### Problems and tasks
A. Give again the passage of the exhibition review starting with "A Stream of" and going on through "of archival footage.", swapping "cinematographic essay" for "film essay".
B. According to the exhibition review, where was Redistribution first given as a slide lecture?
C. Summarize the exhibition review in two sentences.

### Source document

The Endless Fiction of Past, Present, and Data: Seth Price’s “Redistribution” at Sadie Coles HQ

TowerLondonStreet3 days ago64 Views

“Where Does Art Really Come From?”

We begin with the simple yet provocative question standing at the center of the exhibition, carrying its entire conceptual weight: “Where does art really come from? Nobody knows.” Originally conceived nearly twenty years ago as a slide lecture given by Price at the Guggenheim Museum, Redistribution is now before us in its eleventh version. The fact that the dates in the work’s title (2007–2026) flow backward from the present to the past is certainly no coincidence. This project functions like a living organism that never reaches a final conclusion; with each new edition, it ruthlessly dismantles the previous one, reassembling and constantly updating itself. This presentation at Sadie Coles HQ allows this massive single-channel video to meet the audience as an independent spatial installation for the first time.

A Stream of Consciousness from Autobiography to Global Trauma

The images projected on the screen offer a massive cinematographic essay that completely dissolves the boundaries between documentary and fiction, performance and personal diary. Price uses the recordings of his original lecture as raw material, building upon them with new edits, voice-overs, and a dizzying array of archival footage.

The work’s intentional rejection of narrative or compositional constraints pulls the viewer into a free fall. Within the frame lies a vast cultural memory ranging from Paleolithic cave paintings to Renaissance allegories, and from consumer culture fashion trends to the plastics industry, spanning events from 9/11 to the COVID-19 pandemic. The evolution of technology is meticulously traced from early computer graphics to the rise of the internet. However, what struck me most in the latest editions are the intimate, autobiographical moments seeping through this massive global narrative. The artist’s solitary moments in his woodland home or personal videos from his early youth in New York add an unexpected human warmth to this digital chaos.

Dataset excerpts
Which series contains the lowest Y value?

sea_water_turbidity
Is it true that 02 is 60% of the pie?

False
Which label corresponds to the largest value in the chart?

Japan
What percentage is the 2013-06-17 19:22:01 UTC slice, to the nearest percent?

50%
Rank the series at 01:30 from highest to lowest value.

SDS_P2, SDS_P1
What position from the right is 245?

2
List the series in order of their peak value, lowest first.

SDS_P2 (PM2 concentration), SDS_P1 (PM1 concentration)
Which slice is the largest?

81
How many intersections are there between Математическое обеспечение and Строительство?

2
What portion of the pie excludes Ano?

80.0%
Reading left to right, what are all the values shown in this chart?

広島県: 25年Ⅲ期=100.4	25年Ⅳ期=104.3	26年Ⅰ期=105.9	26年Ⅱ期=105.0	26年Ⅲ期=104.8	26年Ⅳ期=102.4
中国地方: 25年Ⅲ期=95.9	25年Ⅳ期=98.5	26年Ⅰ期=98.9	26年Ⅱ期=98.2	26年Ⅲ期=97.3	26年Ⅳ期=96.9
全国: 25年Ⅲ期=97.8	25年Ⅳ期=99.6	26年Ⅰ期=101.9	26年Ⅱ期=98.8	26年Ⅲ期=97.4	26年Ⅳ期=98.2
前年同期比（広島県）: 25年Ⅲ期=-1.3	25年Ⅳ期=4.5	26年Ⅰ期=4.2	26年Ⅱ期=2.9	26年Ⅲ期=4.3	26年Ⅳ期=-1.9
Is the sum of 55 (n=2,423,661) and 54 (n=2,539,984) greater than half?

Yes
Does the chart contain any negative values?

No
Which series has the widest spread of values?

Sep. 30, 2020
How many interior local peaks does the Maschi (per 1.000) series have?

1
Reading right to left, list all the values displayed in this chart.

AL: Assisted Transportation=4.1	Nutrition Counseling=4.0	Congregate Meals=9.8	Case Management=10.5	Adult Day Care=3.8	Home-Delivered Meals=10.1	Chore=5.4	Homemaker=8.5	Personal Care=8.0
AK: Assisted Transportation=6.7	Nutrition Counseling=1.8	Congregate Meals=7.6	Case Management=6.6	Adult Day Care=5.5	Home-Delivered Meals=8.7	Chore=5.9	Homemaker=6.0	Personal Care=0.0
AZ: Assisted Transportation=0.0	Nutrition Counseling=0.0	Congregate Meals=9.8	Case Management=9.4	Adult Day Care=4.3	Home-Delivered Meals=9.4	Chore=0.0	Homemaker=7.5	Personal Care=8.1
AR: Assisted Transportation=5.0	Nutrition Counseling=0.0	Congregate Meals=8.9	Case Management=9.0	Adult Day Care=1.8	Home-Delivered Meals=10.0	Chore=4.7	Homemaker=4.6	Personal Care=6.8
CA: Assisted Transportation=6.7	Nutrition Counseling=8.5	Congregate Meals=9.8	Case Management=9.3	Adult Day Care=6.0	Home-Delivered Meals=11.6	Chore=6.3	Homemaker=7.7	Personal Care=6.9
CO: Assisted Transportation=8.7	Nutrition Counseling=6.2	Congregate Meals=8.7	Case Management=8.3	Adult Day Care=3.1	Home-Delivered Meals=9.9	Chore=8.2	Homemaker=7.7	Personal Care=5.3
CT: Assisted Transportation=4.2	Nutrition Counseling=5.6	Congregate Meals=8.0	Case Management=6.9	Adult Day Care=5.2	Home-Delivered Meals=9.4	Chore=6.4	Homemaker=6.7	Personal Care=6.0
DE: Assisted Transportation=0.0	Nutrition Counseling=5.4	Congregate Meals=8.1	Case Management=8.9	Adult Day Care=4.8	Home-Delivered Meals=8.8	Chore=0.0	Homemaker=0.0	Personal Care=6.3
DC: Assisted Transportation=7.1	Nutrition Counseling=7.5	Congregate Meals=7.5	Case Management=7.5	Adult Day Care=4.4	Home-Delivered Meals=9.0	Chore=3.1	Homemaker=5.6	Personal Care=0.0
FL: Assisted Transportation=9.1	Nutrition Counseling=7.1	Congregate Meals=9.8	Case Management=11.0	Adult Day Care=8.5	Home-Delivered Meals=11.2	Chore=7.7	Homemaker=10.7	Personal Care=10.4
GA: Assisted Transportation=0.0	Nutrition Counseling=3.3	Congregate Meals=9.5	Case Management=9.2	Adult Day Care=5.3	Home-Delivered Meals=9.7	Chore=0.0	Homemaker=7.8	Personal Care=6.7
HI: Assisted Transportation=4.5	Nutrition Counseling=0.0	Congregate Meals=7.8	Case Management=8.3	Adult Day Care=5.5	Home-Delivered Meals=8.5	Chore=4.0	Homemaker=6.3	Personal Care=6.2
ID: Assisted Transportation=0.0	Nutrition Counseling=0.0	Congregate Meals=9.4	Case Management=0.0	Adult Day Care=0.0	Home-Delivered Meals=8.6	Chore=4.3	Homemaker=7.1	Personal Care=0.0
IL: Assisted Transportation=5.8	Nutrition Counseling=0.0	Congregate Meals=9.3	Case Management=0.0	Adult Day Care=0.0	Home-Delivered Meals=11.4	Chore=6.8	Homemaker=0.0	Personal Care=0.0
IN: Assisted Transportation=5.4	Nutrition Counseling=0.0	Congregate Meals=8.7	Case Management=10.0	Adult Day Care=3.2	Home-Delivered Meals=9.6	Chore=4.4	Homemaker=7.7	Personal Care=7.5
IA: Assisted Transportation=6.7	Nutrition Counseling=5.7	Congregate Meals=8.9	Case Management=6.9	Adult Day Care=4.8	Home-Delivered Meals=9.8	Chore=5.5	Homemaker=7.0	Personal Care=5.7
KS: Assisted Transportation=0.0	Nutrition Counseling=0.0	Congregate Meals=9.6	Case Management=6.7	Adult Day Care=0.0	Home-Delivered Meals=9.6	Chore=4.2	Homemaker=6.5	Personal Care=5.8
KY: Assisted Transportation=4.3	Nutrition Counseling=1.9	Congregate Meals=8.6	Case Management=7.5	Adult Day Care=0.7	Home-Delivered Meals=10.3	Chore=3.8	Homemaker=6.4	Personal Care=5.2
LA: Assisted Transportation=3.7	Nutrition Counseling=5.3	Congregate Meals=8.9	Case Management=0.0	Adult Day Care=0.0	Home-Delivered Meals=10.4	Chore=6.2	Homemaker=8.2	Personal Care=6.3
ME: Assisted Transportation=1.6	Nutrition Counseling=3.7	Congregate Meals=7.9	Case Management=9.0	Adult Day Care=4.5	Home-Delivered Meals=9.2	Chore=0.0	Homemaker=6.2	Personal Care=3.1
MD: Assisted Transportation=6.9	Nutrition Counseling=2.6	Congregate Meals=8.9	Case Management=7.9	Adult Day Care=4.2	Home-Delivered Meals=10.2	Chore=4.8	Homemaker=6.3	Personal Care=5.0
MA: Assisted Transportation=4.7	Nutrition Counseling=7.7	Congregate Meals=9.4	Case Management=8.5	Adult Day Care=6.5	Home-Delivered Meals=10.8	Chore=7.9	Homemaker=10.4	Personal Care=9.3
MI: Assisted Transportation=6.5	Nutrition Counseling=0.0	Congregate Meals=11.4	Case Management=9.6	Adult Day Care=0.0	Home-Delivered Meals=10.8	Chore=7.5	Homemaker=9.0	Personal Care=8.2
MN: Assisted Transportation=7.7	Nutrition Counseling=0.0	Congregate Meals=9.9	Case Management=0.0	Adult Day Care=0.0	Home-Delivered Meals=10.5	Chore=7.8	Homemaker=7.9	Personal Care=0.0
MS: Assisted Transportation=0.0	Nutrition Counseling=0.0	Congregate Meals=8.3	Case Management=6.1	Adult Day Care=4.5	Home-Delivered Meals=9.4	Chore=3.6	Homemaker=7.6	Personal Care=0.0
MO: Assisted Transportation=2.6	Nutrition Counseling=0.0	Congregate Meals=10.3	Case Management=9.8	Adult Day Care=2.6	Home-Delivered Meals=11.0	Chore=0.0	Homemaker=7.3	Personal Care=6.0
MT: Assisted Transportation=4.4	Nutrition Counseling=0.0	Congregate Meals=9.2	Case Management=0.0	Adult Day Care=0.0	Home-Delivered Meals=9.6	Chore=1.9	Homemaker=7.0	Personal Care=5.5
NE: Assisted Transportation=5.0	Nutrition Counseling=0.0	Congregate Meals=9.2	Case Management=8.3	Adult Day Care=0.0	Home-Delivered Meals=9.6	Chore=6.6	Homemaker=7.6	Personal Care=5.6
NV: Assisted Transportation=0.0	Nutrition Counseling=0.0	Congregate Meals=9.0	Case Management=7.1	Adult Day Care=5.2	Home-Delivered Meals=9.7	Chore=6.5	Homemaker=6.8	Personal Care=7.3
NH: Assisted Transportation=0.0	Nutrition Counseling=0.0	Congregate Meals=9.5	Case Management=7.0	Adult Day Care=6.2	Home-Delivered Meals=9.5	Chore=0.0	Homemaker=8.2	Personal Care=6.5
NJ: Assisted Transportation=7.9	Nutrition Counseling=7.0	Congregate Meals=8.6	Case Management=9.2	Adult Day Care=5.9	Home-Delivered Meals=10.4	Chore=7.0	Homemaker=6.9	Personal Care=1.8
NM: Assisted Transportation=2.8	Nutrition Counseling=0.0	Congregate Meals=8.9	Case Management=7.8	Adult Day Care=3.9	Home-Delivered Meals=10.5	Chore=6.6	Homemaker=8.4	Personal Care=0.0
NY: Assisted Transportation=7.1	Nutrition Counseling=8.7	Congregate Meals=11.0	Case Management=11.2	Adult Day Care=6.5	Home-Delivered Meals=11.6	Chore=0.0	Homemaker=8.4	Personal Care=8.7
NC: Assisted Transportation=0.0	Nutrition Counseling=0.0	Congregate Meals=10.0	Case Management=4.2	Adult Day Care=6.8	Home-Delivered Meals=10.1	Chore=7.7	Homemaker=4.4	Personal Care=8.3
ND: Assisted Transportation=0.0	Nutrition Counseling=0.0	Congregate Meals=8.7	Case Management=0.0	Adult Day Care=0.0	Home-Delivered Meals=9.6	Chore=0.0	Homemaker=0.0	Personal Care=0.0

### Answers in order
A.
A Stream of Consciousness from Autobiography to Global Trauma

The images projected on the screen offer a massive film essay that completely dissolves the boundaries between documentary and fiction, performance and personal diary. Price uses the recordings of his original lecture as raw material, building upon them with new edits, voice-overs, and a dizzying array of archival footage.

B. At the Guggenheim Museum.

C. Seth Price's Redistribution, first a slide lecture at the Guggenheim Museum nearly twenty years ago, is now in its eleventh version and appears at Sadie Coles HQ as an independent spatial installation for the first time. The single-channel video builds on recordings of the original lecture with new edits, voice-overs and archival footage that range from cave paintings to the COVID-19 pandemic, mixed with autobiographical moments from the artist's life.